The Leader’s Role in Reducing Uncertainty at Work

Leadership is not only about setting direction or driving results. It is also about helping people make accurate predictions about their environment. As Max DePree famously said, “The first responsibility of a leader is to define reality. The last is to say thank you. In between, the leader is a servant.”  Here are some ways leaders can create psychological steadiness at work:

Remain accessible and communicate closely. Keep people updated as reality changes. The brain craves certainty and clarity. When something changes, as it inevitably will, people need to hear about it directly and receive help interpreting what it means for them and their work.

Show up consistently. Anything leaders can do to help their teams accurately predict what they care about and how they will respond reduces prediction error and helps people stay emotionally grounded. This is one of the foundations of approachability.

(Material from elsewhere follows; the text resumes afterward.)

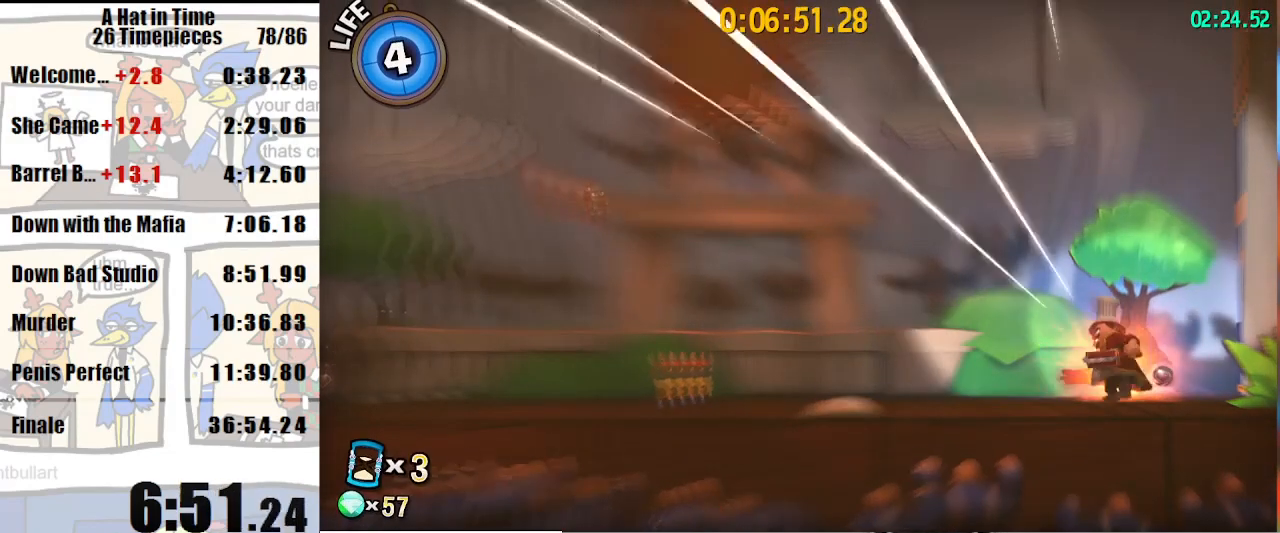
{"keys": ["shift"], "mouse": [], "events": []}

Create structures with flexibility. Leaders should create dependable structures that help people understand how to succeed—but allow for flexibility.

Show appreciation. Give positive feedback with specific examples when people do what is required. This requires that leaders pay close attention to each individual, so they can recognise not only what the person did, but what they did well.

Leaders cannot eliminate unpredictability from the workplace. Just as Ysabella’s boss had no power over a malfunctioning elevator, leaders cannot always control organisational shifts, changing priorities, missed meetings, delayed decisions, and ambiguity.

But by being accessible, communicating clearly, showing up, remaining flexible, and showing appreciation, leaders can calm people’s brains and help them feel safe in an unpredictable world.